Data Warehouse's Architecture

3. Cloud-based data warehouses

Nowadays, data warehouses are moved into clouds. Benefits

  • Lower costs
  • Limitless storage and compute capabilities
  • Pay as you go
  • Faster recovery

4. Usage

=> Use data warehouse when have massive of data and need to be rapidly available for reporting and other purposes.

Popular Providers

  • teradata
  • Oracle Exadata
  • IBM Db2
  • Netezza
  • AWS Redshift
  • Google BigQuery
  • Cloudera
  • Snowflake

III. Data Marts

1. Definition

  • Data Marts are sub-section of Data Warehouses, that are built for specifically for particular business function, purpose, or community of users.

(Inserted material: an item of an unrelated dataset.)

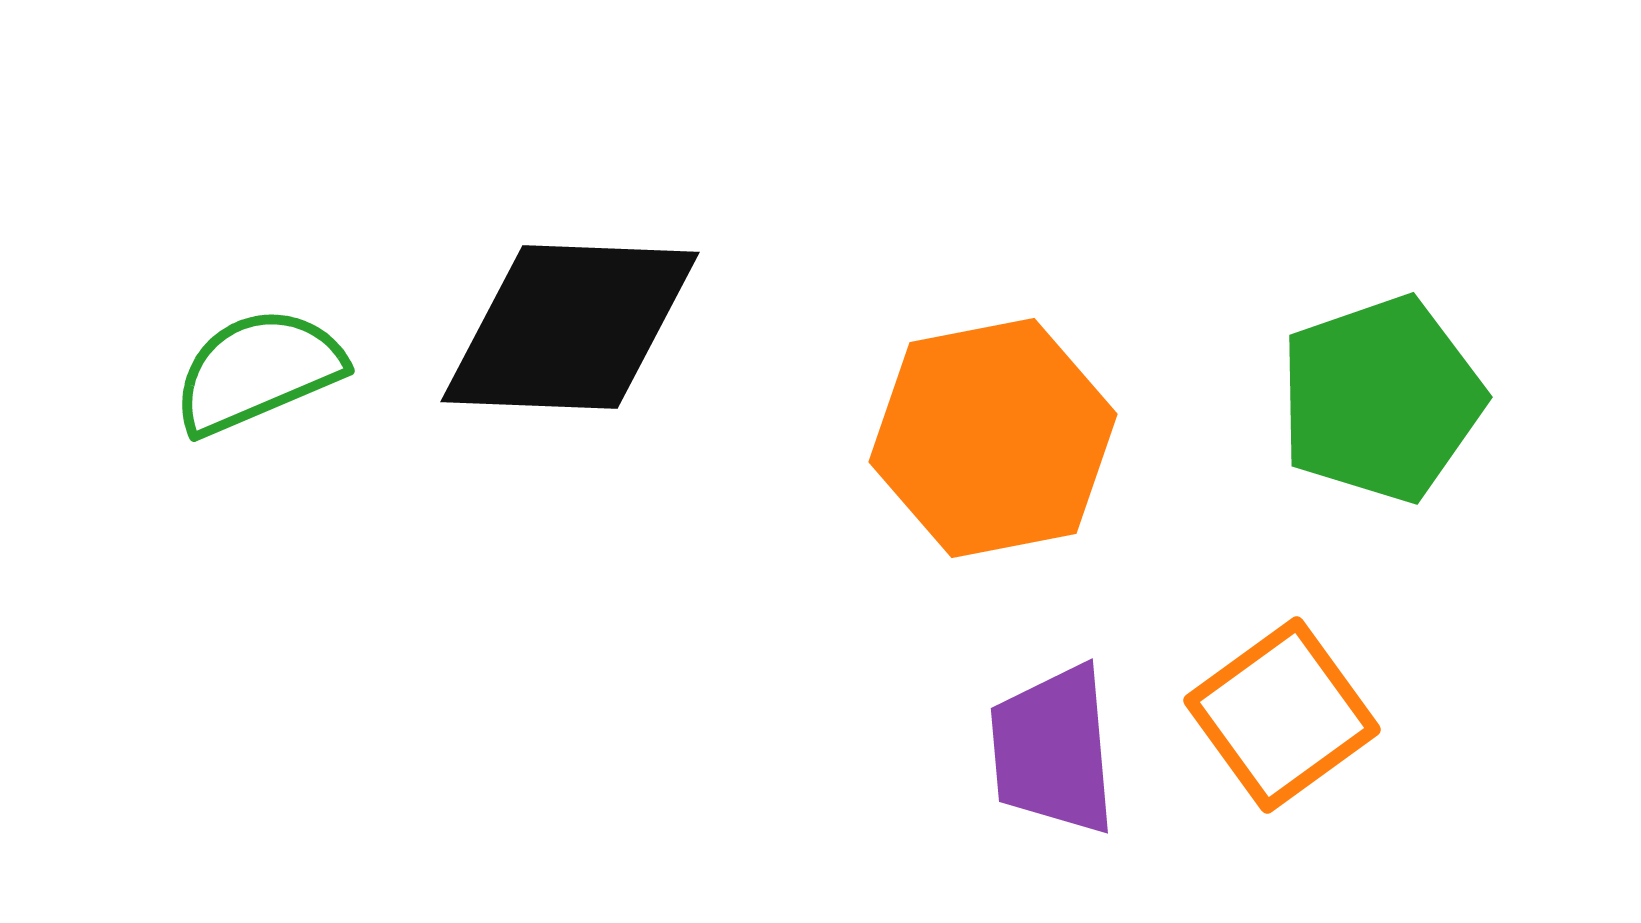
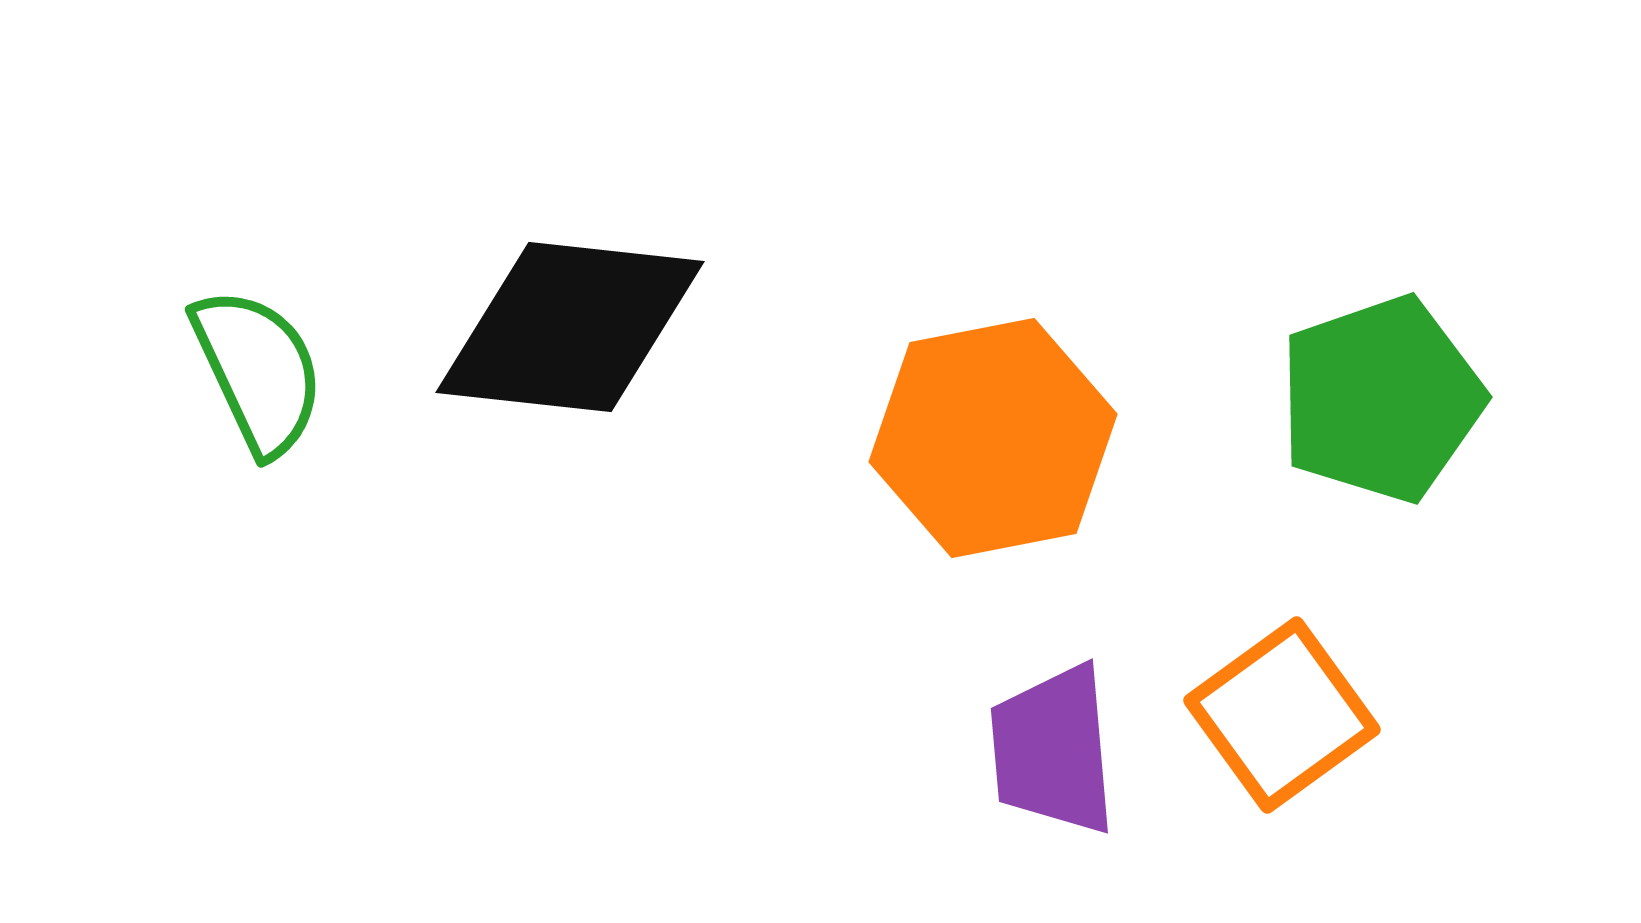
black diamond: rotated 4 degrees clockwise
green semicircle: rotated 88 degrees clockwise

Examples: - Data Scientists access customers’ session data in a specifically built data mart to build a recommender.

2. Types of Data Marts

There are 3 types of Data Marts:

  • Dependent Data Marts
  • Independent Data Marts
  • Hybrid Data Marts

a) Dependent Data Marts

  • Sub-section of an Enterprise Data Warehouse
  • Data source has been cleansed and transformed
  • Offers analytical capabilities of a restricted area of a data warehouse => provides isolated performance and isolated security.

Dependent Data Marts

b) Independent Data Marts

  • Created from other sources than Enterprise Data Warehouses, such as Internal Operational Systems or External Data.
  • Must clean and transform the data itself, since data is from the source directly.

Independent Data Marts

c) Hybrid Data Marts

  • Combination of Dependent and Independent Data Marts, which means the data sources are from Data Warehouse and others (Internal Operational Systems or External Data)

Hybrid Data Marts

3. Purpose of Data Marts

  • Provide data to users when they need it.
  • Accelerate business processes.
  • Provide cost and time efficient way to make data-driven decision
  • Improve user response time
  • Provide security and control

IV. Data Lakes

1. Definition

  • Is a data repository that store semi-structured and unstructured in their native (raw) formats.
  • While Data Warehouse’s data has been cleansed and transformed, data in data lakes can be loaded without defining the structured and schema of data.
  • Data is appropriately classified, protected and governed.
  • Can be deployed using:
  • Cloud Object Storage, such as Amazon S3.
  • Large-scale distributed systems such as Apache Hadoop
  • RDBMS, NoSQL

    2. Benefits

  • Store all types of data
  • Scale based on storage capacity
  • Saving time in defining structures, schemas, transformations (data is imported in its raw format)
  • Serving in different use cases and ways